Collected data
────────
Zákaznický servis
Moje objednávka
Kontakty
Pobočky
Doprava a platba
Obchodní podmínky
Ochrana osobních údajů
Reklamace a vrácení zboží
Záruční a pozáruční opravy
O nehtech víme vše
────────
INSTRUCTION: Write out every line from each of the entries, keeping each one word for word and in its original order.

REPLY:
Zákaznický servis
Moje objednávka
Kontakty
Pobočky
Doprava a platba
Obchodní podmínky
Ochrana osobních údajů
Reklamace a vrácení zboží
Záruční a pozáruční opravy
O nehtech víme vše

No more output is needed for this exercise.